■ Problem details: Those lines of the following listing which contain the string "Plants" should be returned.

■ Supplied material:
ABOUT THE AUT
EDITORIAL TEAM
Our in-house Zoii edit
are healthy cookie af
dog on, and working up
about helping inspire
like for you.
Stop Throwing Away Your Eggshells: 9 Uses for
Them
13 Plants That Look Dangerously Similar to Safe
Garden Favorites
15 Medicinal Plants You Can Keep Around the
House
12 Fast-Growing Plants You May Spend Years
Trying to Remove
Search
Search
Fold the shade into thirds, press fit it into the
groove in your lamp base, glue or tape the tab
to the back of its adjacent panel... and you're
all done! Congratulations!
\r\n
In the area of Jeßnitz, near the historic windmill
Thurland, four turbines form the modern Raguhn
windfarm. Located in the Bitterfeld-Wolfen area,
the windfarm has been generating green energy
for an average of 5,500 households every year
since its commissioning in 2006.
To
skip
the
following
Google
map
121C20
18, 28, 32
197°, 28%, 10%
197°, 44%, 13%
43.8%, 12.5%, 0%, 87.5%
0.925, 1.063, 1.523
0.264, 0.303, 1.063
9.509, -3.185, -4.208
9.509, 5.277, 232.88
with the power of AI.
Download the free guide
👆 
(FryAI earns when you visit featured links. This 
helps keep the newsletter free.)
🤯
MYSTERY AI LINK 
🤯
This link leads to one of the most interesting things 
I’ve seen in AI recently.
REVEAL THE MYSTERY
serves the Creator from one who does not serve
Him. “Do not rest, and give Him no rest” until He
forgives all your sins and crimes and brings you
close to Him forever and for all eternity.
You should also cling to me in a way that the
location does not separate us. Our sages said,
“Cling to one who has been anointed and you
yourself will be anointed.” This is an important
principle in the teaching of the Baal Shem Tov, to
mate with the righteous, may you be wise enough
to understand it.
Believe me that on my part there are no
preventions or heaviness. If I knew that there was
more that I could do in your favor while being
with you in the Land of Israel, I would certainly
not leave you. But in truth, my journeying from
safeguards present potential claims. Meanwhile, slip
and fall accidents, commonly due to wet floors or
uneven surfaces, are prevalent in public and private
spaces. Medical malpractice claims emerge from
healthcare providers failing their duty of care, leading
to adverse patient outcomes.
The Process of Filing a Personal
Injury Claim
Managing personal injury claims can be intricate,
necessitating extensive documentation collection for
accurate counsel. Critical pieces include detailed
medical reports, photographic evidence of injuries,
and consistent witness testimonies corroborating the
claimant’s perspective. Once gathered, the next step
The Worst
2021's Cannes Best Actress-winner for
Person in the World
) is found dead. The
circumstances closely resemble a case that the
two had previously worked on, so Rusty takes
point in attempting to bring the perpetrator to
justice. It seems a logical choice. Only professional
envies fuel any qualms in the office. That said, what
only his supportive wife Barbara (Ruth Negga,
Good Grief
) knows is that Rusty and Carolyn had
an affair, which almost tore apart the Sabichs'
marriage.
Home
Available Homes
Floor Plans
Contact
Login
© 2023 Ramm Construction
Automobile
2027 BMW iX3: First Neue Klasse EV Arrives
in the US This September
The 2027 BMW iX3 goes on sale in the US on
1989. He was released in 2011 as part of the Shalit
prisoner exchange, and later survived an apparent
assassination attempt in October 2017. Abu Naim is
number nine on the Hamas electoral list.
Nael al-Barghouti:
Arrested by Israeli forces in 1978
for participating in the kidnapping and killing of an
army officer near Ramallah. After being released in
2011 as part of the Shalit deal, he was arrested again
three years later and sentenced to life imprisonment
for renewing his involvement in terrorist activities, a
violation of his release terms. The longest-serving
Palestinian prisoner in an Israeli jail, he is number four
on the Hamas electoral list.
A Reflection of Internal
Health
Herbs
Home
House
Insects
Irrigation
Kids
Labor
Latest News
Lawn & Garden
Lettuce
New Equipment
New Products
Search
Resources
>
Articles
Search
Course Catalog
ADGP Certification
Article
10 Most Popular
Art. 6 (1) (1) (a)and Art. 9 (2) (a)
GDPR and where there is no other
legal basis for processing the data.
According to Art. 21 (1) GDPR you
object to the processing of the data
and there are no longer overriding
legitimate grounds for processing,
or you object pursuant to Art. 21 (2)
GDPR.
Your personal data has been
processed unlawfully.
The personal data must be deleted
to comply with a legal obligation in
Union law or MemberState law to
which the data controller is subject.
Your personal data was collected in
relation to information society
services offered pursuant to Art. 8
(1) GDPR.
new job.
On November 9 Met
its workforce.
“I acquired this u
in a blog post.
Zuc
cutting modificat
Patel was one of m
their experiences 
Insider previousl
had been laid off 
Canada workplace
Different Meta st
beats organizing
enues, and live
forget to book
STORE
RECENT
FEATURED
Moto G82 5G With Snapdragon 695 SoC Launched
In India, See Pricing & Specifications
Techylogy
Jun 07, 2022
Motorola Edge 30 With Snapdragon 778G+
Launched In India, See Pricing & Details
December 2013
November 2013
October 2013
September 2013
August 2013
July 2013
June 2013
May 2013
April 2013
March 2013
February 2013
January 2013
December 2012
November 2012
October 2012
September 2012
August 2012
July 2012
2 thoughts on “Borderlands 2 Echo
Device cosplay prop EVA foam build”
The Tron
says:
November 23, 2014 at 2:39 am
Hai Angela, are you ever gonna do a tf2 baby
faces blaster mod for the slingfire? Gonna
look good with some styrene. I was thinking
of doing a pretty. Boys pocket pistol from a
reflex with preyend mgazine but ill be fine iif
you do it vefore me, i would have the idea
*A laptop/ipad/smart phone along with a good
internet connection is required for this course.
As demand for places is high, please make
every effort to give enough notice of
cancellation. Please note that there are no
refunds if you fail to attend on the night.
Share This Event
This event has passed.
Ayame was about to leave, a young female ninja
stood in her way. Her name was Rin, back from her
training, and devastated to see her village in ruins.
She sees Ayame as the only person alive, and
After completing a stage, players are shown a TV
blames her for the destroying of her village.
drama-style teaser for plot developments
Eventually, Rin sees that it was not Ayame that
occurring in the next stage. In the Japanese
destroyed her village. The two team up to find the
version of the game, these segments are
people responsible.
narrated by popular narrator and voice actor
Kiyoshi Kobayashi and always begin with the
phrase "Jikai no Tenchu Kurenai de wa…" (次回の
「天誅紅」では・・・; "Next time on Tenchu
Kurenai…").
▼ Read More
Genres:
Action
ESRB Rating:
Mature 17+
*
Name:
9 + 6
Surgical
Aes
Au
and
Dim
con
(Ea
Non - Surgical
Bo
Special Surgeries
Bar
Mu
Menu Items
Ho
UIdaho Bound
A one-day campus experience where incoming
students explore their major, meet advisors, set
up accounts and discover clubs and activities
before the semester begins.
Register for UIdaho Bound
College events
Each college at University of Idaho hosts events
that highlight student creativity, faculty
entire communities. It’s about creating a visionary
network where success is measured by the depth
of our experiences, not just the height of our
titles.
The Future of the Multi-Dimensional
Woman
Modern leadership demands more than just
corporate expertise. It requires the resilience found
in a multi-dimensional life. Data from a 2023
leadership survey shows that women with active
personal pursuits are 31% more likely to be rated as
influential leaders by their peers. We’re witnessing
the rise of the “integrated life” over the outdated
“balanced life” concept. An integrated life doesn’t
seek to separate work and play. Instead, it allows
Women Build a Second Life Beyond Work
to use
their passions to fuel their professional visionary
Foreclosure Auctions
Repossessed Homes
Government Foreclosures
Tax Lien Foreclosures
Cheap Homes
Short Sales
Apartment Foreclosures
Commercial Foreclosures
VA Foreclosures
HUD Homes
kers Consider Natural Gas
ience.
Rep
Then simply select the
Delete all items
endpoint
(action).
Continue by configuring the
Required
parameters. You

■ Response for this exercise:
13 Plants That Look Dangerously Similar to Safe
15 Medicinal Plants You Can Keep Around the
12 Fast-Growing Plants You May Spend Years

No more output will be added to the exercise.